DISCUSSION Count I – The TILA Corbelle seeks statutory damages under the TILA. Compl. ¶ 15. The “TILA requires creditors to clearly and accurately disclose terms of credit
transactions.” Carye v. Long Beach Mortg. Co., 470 F. Supp. 2d 3, 6 (D. Mass. 2007), citing Beach v. Ocwen Fed. Bank, 523 U.S. 410, 412 (1998).5 The statute of limitations under the TILA is “one year from the date of the
occurrence of the violation . . . .” 15 U.S.C. § 1640(e). Count I alleges that Capital One “failed to provide required written disclosures of terms and conditions at account origination . . . .” Compl. ¶ 14. Capital One argues that this claim is time barred, and the court agrees.
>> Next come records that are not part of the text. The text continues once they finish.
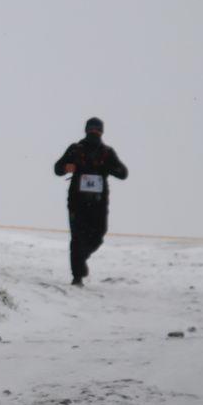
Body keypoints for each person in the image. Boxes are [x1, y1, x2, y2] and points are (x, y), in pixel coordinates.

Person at [53, 117, 128, 286]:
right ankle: (77, 276)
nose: (94, 132)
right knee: (77, 238)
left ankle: (80, 260)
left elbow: (123, 173)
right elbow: (57, 168)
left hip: (98, 203)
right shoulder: (75, 149)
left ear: (101, 132)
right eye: (91, 129)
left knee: (98, 235)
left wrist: (110, 168)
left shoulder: (107, 153)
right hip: (77, 202)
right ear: (86, 130)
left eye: (97, 129)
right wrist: (66, 167)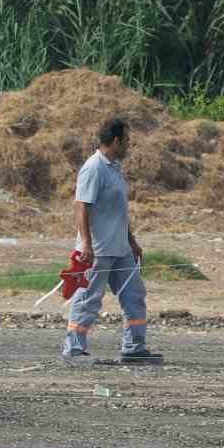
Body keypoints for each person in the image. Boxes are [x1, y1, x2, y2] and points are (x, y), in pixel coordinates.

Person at [60, 117, 161, 364]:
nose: (129, 145)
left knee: (134, 294)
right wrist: (86, 244)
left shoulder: (114, 169)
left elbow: (119, 212)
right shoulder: (94, 168)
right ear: (116, 141)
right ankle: (74, 349)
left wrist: (132, 241)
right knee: (88, 299)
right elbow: (81, 206)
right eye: (127, 141)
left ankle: (134, 347)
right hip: (98, 250)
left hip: (121, 249)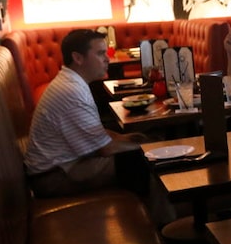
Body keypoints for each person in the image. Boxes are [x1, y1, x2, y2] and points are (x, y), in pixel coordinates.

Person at [24, 29, 146, 196]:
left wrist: (126, 138)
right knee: (139, 160)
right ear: (78, 58)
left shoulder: (72, 81)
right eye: (100, 53)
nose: (107, 59)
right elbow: (105, 149)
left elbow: (95, 133)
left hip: (61, 167)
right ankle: (161, 220)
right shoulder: (71, 91)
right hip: (53, 177)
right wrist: (147, 147)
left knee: (138, 152)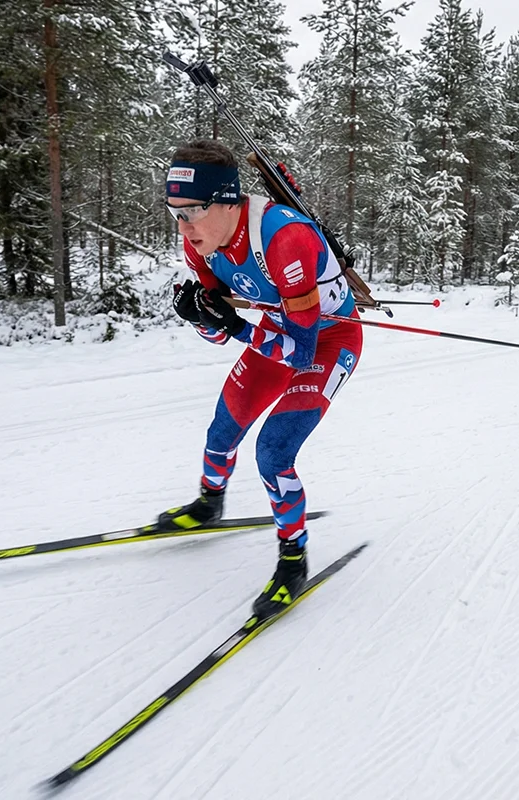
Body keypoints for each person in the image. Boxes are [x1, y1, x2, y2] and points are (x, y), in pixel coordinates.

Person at [158, 139, 363, 619]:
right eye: (174, 213)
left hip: (328, 341)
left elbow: (301, 354)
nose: (183, 227)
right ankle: (210, 503)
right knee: (222, 428)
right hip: (273, 330)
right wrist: (203, 318)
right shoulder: (199, 244)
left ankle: (293, 559)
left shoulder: (285, 238)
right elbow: (218, 334)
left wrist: (234, 327)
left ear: (227, 201)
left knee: (272, 453)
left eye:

See
5 While the parties fail to address this issue, Massachusetts is exempted from a TILA provision if “state law establishes substantially similar requirements.” Philibotte v. Nisource Corp. Servs. Co., 793 F.3d 159, 167 n.12 (1st Cir. 2015) (internal quotations omitted). Because Corbelle fails to allege which provision of the TILA was violated, there can be no analysis of whether the TILA or a parallel provision in Massachusetts law applies. However, even if an exemption applies, at least two elements of the TILA are preserved. First, “a debtor’s ability to bring a federal damages action under 15 U.S.C. § 1640 is preserved . . . .” Belini v. Washington Mut. Bank, FA, 412 F.3d 17, 19 (1st Cir. 2005). Second, “the federal statute of limitations applies to the federal claim, even where a state exemption applies . . . .” Philibotte, 793 F.3d at 163, citing McKenna v. Wells Fargo Bank, N.A., 693 F.3d 207, 211 (1st Cir. 2012). 15 U.S.C. § 1640(e). Corbelle’s first allegation concerns Capital One’s alleged failure to provide written disclosures upon Corbelle’s opening the account,
which occurred in December of 2018. Compl. ¶ 4. Any claim therefore expired in December of 2019. There are two remaining TILA-based claims in Count I stemming from activity occurring within the one-year statute of limitations. The Complaint
states that Capital One “admitted” that it is unable to produce either (1) a signed credit card application or (2) “complete Truth-in-Lending documentation.” Id. ¶ 14. Capital One argues that these claims lack the
requisite specificity to survive a motion to dismiss. The court agrees. The Complaint fails to identify any provision of the TILA that requires Capital One to produce a signed copy of the credit card application, nor does it explain why the Truth-in-Lending disclosure is deficient. Corbelle did not
elaborate on her TILA claims in her opposition brief, nor even mention the TILA. See generally Opp’n (Dkt. # 7). The Twombly-Iqbal standard requires more than conclusory allegations that the TILA was violated. Iqbal, 556 U.S. at 679 (“While legal conclusions can provide the framework of a
complaint, they must be supported by factual allegations.”). ORDER For the foregoing reasons, Capital One’s motion to dismiss Corbelle’s TILA claim (Count I) is ALLOWED. At this early stage of the litigation, the
court declines to exercise supplemental jurisdiction over Corbelle’s remaining state-law claims. See Camelio v. Am. Fed’n, 137 F.3d 666, 672 (1st Cir. 1998) (“[T]he balance of competing factors ordinarily will weigh strongly in favor of declining jurisdiction over state law claims where the foundational
federal claims have been dismissed at an early stage in the litigation.”).6 The Clerk will enter judgment for Capital One on Count I of the Complaint and remand the remaining claims to the Chelsea District Court.
SO ORDERED. /s/ Richard G. Stearns__________ UNITED STATES DISTRICT JUDGE
6 While federal district courts are vested with diversity jurisdiction over state-law claims between citizens of different states, such jurisdiction attaches only where the amount in controversy exceeds $75,000. See 28 U.S.C. § 1332. That is not the case here, as is evident on the face of the Complaint.